SIN PAÑOS TIBIOS

Las palabras están ahí

Las grandes religiones y los pueblos del Libro coinciden en que las palabras son manifestaciones del poder de la divinidad. Sea el I Ching, el Ghita, el Libro de los Muertos, el Pol Vuh; sea La Torá, La Biblia, El Corán; sean las tradiciones del Zohar, el Séfer Ietzirá, etc., todos atribuyen poderes a las palabras que van más allá de sus atributos fonéticos.

En la traición judeocristiana, Jeremías 1:19 dice: “Entonces extendió El Señor su mano y tocó mi boca. Y El Señor me dijo: He aquí, he puesto mis palabras en tu boca”, y Juan 1:1 dice: “En el principio era el Verbo, y el Verbo era con Dios, y el Verbo era Dios”. Que en el principio era el Verbo, nos dice del poder de moldear la realidad de las palabras, y aunque para los nuevos gentiles sólo sirven para comunicarse, describir o transmitir conocimientos; antes de Juan los rabinos sabían que en todas las letras del nombre de Dios estaba cifrada la creación; algo que Borges sabía de sobra y en boca de él, Judá León también, cuando una vez pronunciado el “Nombre que es la Clave”, dio vida al Golem… como a Adán antes que él; como a Lázaro no tan antes.

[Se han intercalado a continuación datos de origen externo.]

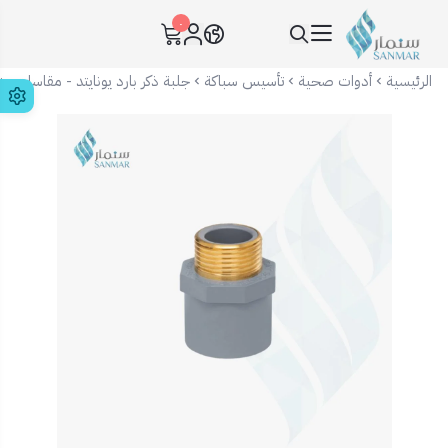
٠
سنمار Sanmar
الرئيسية
أدوات صحية
تأسيس سباكة
جلبة ذكر بارد يونايتد - مقاسات م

“La palabra que no has dicho será tu esclava, la que ya has dicho te venderá”, decían los árabes; y “lo escrito, escrito está”, dijo Pilatos. Así las cosas, en tiempos donde la verdad se acomoda según las circunstancias, cobra más fuerza el Noble Camino Óctuple enseñado por Buda, donde el “hablar correcto” es una de las vías para el cese del sufrimiento y poder alcanzar el nirvana; o las enseñanzas de Epícteto y Marco Aurelio sobre la necesidad de decir palabras rectas, porque estas son el reflejo de un espíritu recto.

En el plano más local, terrenal y folclórico, con permiso del excelso poeta Mateo Morrison, las palabras están ahí. Y aunque quizás como sociedad comencemos a transitar senderos oscuros; o quizás nos tocará vivir tiempos aciagos en donde verbalizar ciertas palabras irritará epidermis sensibles y conllevará consecuencias… no hay que tener miedo, ni rabia, ni ninguna otra sensación que no sea la aceptación de que Newton lo había previsto todo, y que cada acción conlleva una reacción; y corresponde a cada quien –según su capacidad, circunstancia, coyuntura, reciedumbre de espíritu, o material esférico–, aceptar pagar el precio o no de esa libertad que ejercemos gracias a quienes pagaron un día el precio más alto, para que hoy pudiéramos disfrutarla.

Toda palabra es correcta si se corresponde con lo que siente el corazón de quien la pronuncia, e incorrecta si es falsa o traiciona su sentir. Que cada quien cargue la cruz que pueda o quiera cargar; que en la vida hay muchos papeles para interpretar, pero el único que importa es el que Dios ha decidido para cada quien, y, al final, sólo nos debemos a ÉL.